What the task asks: I would like every line of the records below that contains the word "grise" copied.

Data for this exercise:
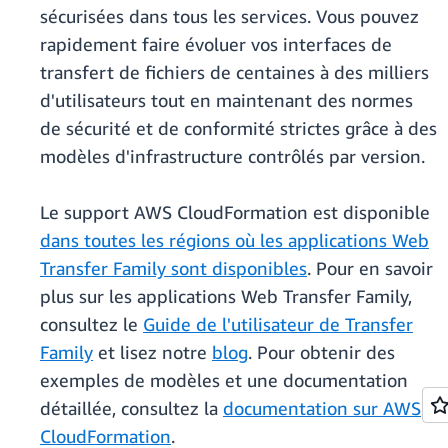
sécurisées dans tous les services. Vous pouvez
rapidement faire évoluer vos interfaces de
transfert de fichiers de centaines à des milliers
d'utilisateurs tout en maintenant des normes
de sécurité et de conformité strictes grâce à des
modèles d'infrastructure contrôlés par version.
Le support AWS CloudFormation est disponible
dans toutes les régions où les applications Web
Transfer Family sont disponibles
. Pour en savoir
plus sur les applications Web Transfer Family,
consultez le
Guide de l'utilisateur de Transfer
Family
et lisez notre
blog
. Pour obtenir des
exemples de modèles et une documentation
détaillée, consultez la
documentation sur AWS
CloudFormation
.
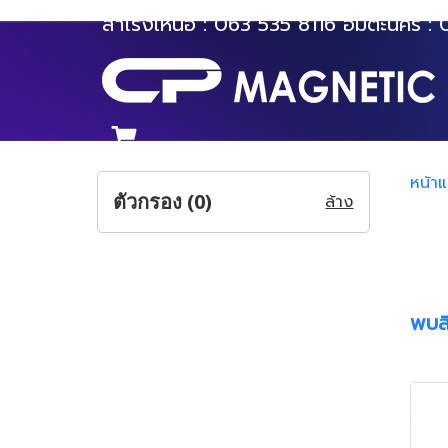
สำโรงเหนือ :
063 535 8116
อมตะนคร :
หน้า
ตัวกรอง (
0
)
ล้าง
พบสิ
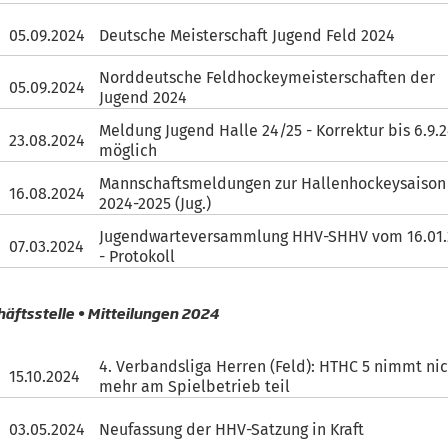
05.09.2024
Deutsche Meisterschaft Jugend Feld 2024
Norddeutsche Feldhockeymeisterschaften der
05.09.2024
Jugend 2024
Meldung Jugend Halle 24/25 - Korrektur bis 6.9.
23.08.2024
möglich
Mannschaftsmeldungen zur Hallenhockeysaison
16.08.2024
2024-2025 (Jug.)
Jugendwarteversammlung HHV-SHHV vom 16.01
07.03.2024
- Protokoll
äftsstelle • Mitteilungen 2024
4. Verbandsliga Herren (Feld): HTHC 5 nimmt ni
15.10.2024
mehr am Spielbetrieb teil
03.05.2024
Neufassung der HHV-Satzung in Kraft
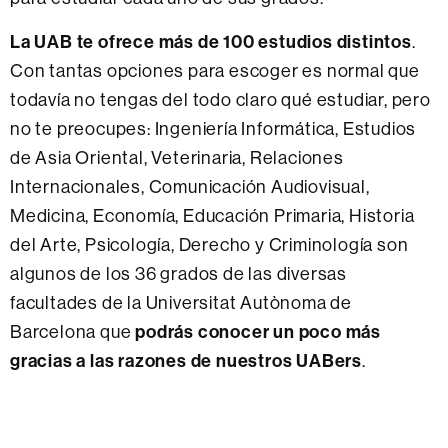
La UAB te ofrece más de 100 estudios distintos
.
Con tantas opciones para escoger es normal que
todavía no tengas del todo claro qué estudiar, pero
no te preocupes: Ingeniería Informática, Estudios
de Asia Oriental, Veterinaria, Relaciones
Internacionales, Comunicación Audiovisual,
Medicina, Economía, Educación Primaria, Historia
del Arte, Psicología, Derecho y Criminología son
algunos de los 36 grados de las diversas
facultades de la Universitat Autònoma de
podrás conocer un poco más
Barcelona que
gracias a las razones de nuestros UABers
.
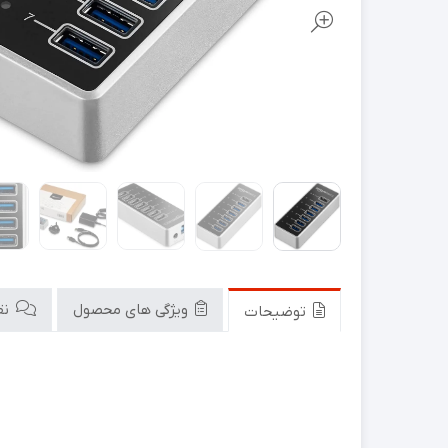
ویژگی های محصول
نقد
توضیحات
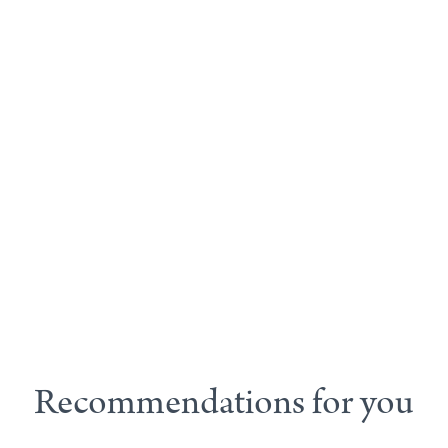
Recommendations for you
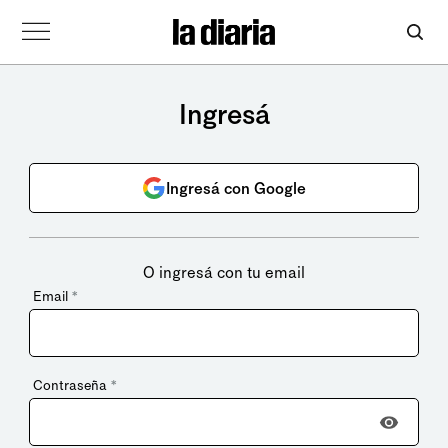
Ingresá
Ingresá con Google
O ingresá con tu email
Email
*
Contraseña
*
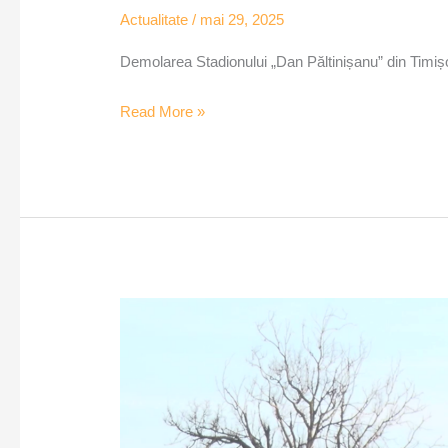
Actualitate
/
mai 29, 2025
Demolarea Stadionului „Dan Păltinișanu” din Timișo
Read More »
Stadionul
„Dan
Păltinișanu”,
un
simbol
al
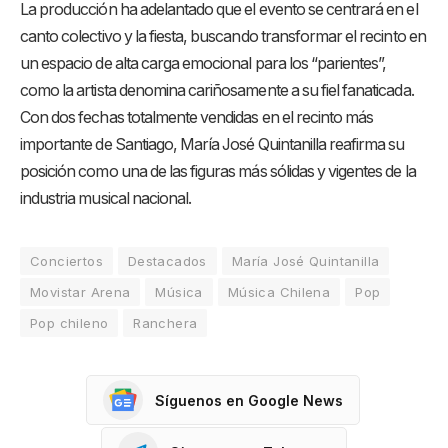
La producción ha adelantado que el evento se centrará en el
canto colectivo y la fiesta, buscando transformar el recinto en
un espacio de alta carga emocional para los “parientes”,
como la artista denomina cariñosamente a su fiel fanaticada
.
Con dos fechas totalmente vendidas en el recinto más
importante de Santiago, María José Quintanilla reafirma su
posición como una de las figuras más sólidas y vigentes de la
industria musical nacional
.
Conciertos
Destacados
María José Quintanilla
Movistar Arena
Música
Música Chilena
Pop
Pop chileno
Ranchera
Síguenos en Google News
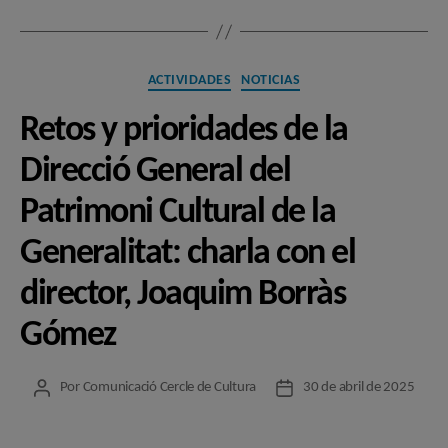
Categorías
ACTIVIDADES
NOTICIAS
Retos y prioridades de la
Direcció General del
Patrimoni Cultural de la
Generalitat: charla con el
director, Joaquim Borràs
Gómez
Por
Comunicació Cercle de Cultura
30 de abril de 2025
Autor
Fecha
de
de
la
la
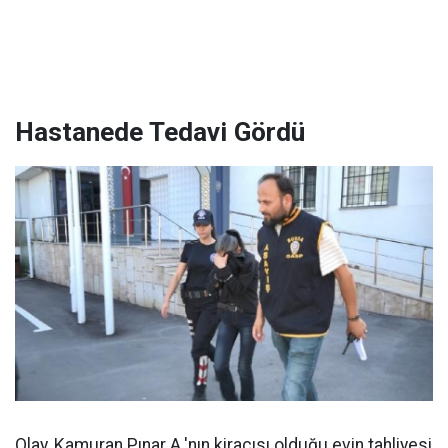
Hastanede Tedavi Gördü
Olay, Kamuran Pınar A.'nın kiracısı olduğu evin tahliyesi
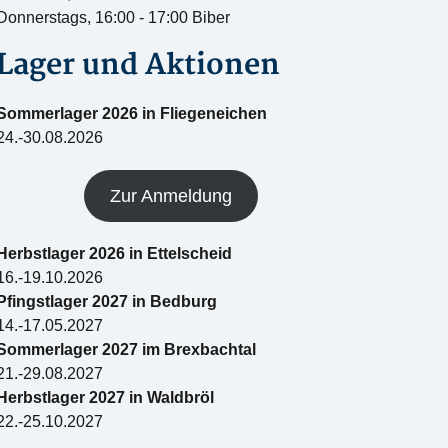
Donnerstags, 16:00 - 17:00 Biber
Lager und Aktionen
Sommerlager 2026 in Fliegeneichen
24.-30.08.2026
Zur Anmeldung
Herbstlager 2026 in Ettelscheid
16.-19.10.2026
Pfingstlager 2027 in Bedburg
14.-17.05.2027
Sommerlager 2027 im Brexbachtal
21.-29.08.2027
Herbstlager 2027 in Waldbröl
22.-25.10.2027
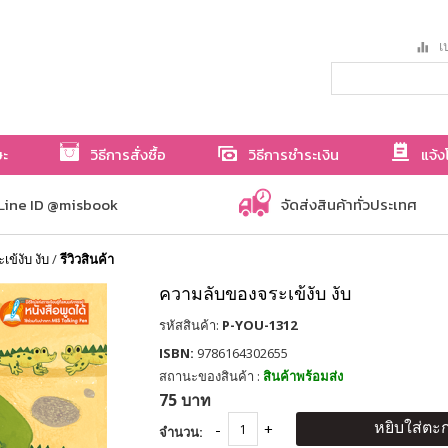
เป
ษะ
วิธีการสั่งซื้อ
วิธีการชำระเงิน
แจ้ง
Line ID @misbook
จัดส่งสินค้าทั่วประเทศ
ข้งับ งับ
/
รีวิวสินค้า
ความลับของจระเข้งับ งับ
รหัสสินค้า:
P-YOU-1312
ISBN:
9786164302655
สถานะของสินค้า :
สินค้าพร้อมส่ง
75 บาท
หยิบใส่ตะก
จำนวน:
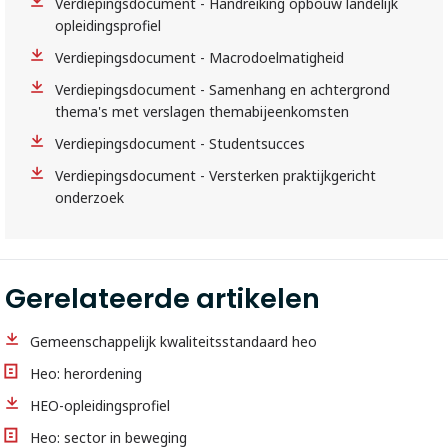
Verdiepingsdocument - Handreiking opbouw landelijk
opleidingsprofiel
Verdiepingsdocument - Macrodoelmatigheid
Verdiepingsdocument - Samenhang en achtergrond
thema's met verslagen themabijeenkomsten
Verdiepingsdocument - Studentsucces
Verdiepingsdocument - Versterken praktijkgericht
onderzoek
Gerelateerde artikelen
Gemeenschappelijk kwaliteitsstandaard heo
Heo: herordening
HEO-opleidingsprofiel
Heo: sector in beweging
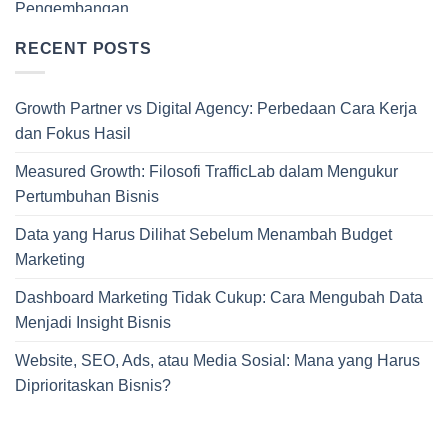
RECENT POSTS
Growth Partner vs Digital Agency: Perbedaan Cara Kerja
dan Fokus Hasil
Measured Growth: Filosofi TrafficLab dalam Mengukur
Pertumbuhan Bisnis
Data yang Harus Dilihat Sebelum Menambah Budget
Marketing
Dashboard Marketing Tidak Cukup: Cara Mengubah Data
Menjadi Insight Bisnis
Website, SEO, Ads, atau Media Sosial: Mana yang Harus
Diprioritaskan Bisnis?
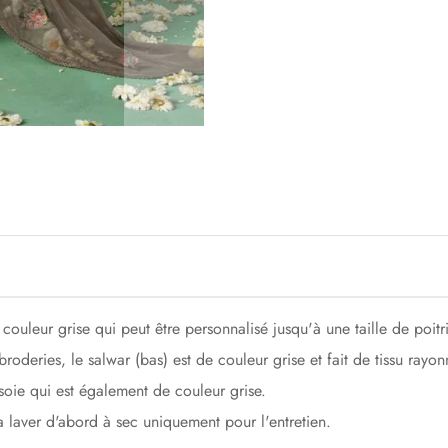
couleur grise qui peut être personnalisé jusqu'à une taille de poit
roderies, le salwar (bas) est de couleur grise et fait de tissu rayon
 soie qui est également de couleur grise.
la laver d'abord à sec uniquement pour l'entretien.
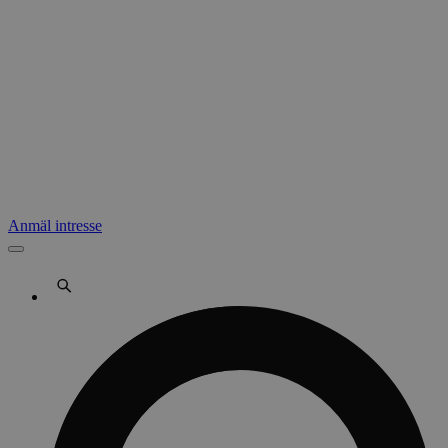
Anmäl intresse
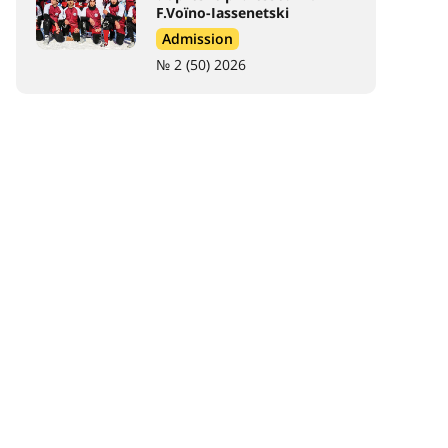
F.Voïno-Iassenetski
Admission
№ 2 (50) 2026
in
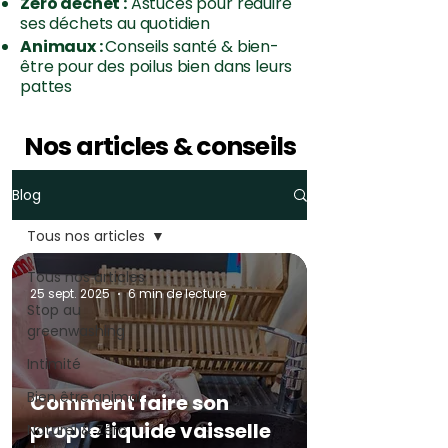
Zéro déchet :
Astuces pour réduire
ses déchets au quotidien
Animaux :
Conseils santé & bien-
être pour des poilus bien dans leurs
pattes
Nos articles & conseils
Blog
Tous nos articles
Tous nos articles
25 sept. 2025
6 min de lecture
Stop au
greenwashing
Intimité
Bien être animal
Comment faire son
propre liquide vaisselle
Naturel & Zéro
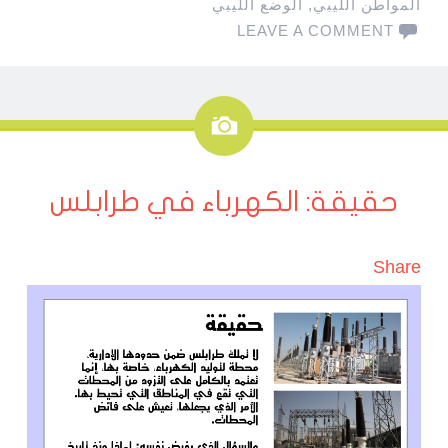
المواطن الليبي
,
الوضع الليبي
LEAVE A COMMENT
صورة
حقيقة: الكهرباء في طرابلس
Share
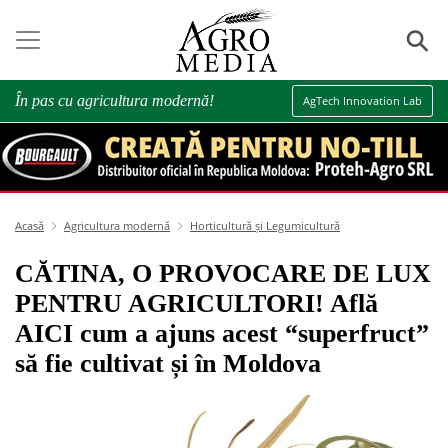
⚲
În pas cu agricultura modernă!
AgTech Innovation Lab
Acasă
Agricultura modernă
Horticultură și Legumicultură
CĂTINA, O PROVOCARE DE LUX
PENTRU AGRICULTORI! Află
AICI cum a ajuns acest “superfruct”
să fie cultivat și în Moldova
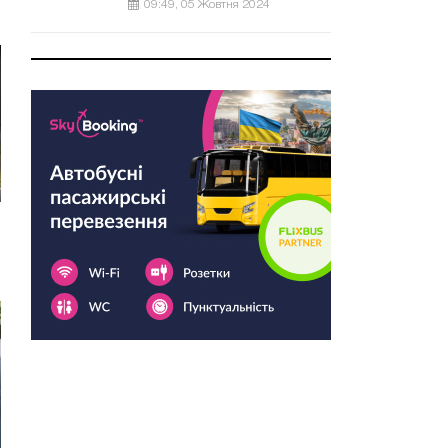
09:49, 05 Жовтня 2024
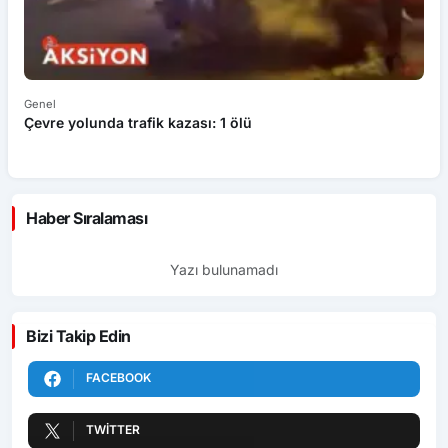
Genel
Ek
Çevre yolunda trafik kazası: 1 ölü
An
ü
Haber Sıralaması
Yazı bulunamadı
Bizi Takip Edin
FACEBOOK
TWITTER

Worked solution:
couleur grise qui peut être personnalisé jusqu'à une taille de poit
roderies, le salwar (bas) est de couleur grise et fait de tissu rayon
 soie qui est également de couleur grise.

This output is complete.